• What you will do
Filtering the records below, copy only those lines that include the word "Table".

#### Provided data

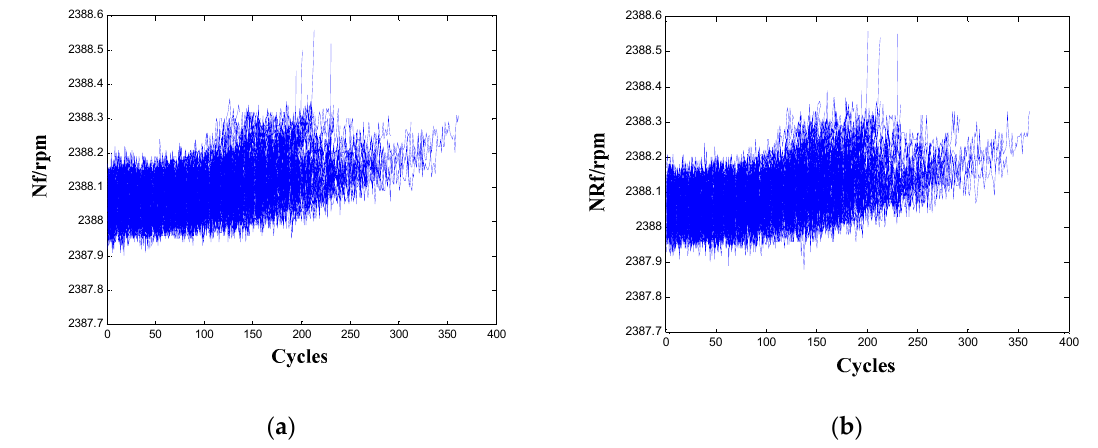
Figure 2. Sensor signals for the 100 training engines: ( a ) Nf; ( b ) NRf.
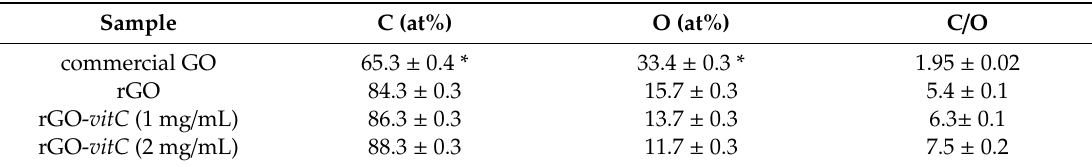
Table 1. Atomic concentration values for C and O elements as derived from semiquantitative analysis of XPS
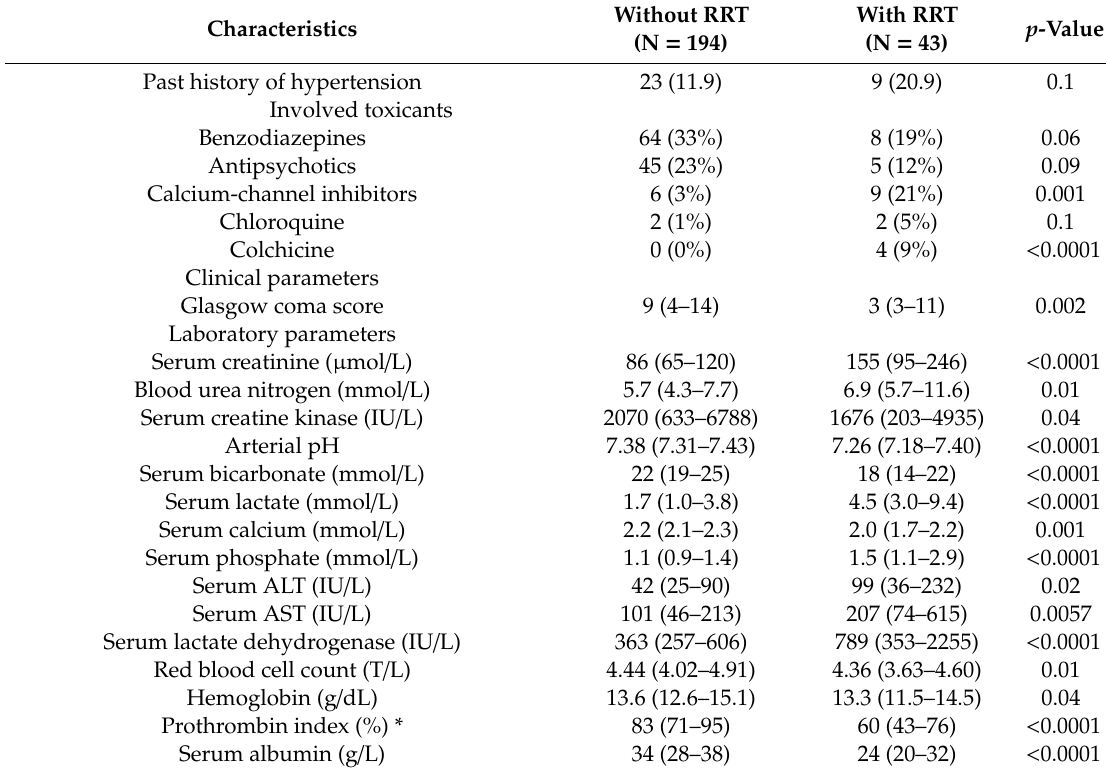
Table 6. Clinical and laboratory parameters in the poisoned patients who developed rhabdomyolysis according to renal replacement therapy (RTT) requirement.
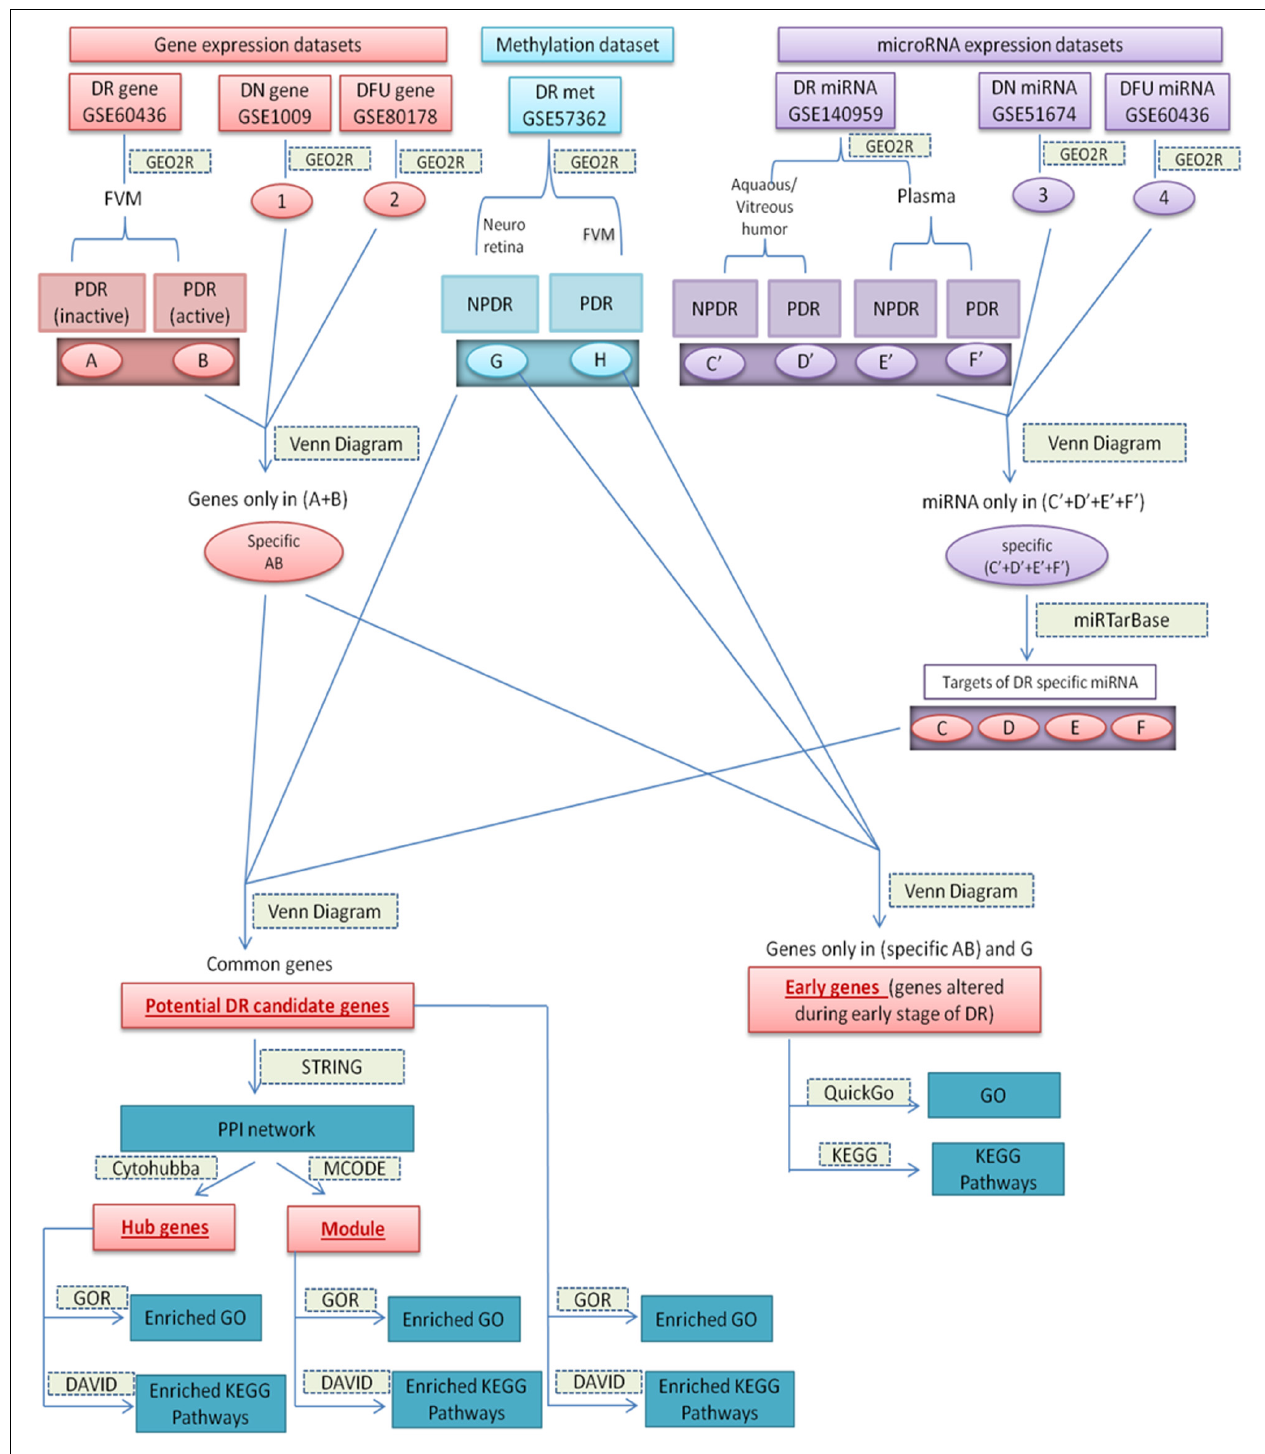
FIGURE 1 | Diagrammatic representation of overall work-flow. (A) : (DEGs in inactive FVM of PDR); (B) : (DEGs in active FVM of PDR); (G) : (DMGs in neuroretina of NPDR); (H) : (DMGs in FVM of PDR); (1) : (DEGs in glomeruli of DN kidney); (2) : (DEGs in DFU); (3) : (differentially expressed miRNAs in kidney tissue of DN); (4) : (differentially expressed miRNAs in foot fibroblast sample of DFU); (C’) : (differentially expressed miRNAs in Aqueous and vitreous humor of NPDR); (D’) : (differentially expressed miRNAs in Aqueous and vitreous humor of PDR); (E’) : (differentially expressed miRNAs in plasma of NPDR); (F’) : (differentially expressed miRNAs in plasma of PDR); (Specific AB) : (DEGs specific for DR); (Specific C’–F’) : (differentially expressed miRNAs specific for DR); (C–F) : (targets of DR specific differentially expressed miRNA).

########
#### Provided data

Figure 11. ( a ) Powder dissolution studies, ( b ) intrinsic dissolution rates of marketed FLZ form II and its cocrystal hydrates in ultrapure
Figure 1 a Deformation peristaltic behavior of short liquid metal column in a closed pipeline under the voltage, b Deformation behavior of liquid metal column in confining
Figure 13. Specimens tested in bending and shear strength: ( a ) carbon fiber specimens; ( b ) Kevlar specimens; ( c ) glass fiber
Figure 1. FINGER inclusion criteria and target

########

• Output for this exercise
Table 1. Atomic concentration values for C and O elements as derived from semiquantitative analysis of XPS
Table 6. Clinical and laboratory parameters in the poisoned patients who developed rhabdomyolysis according to renal replacement therapy (RTT) requirement.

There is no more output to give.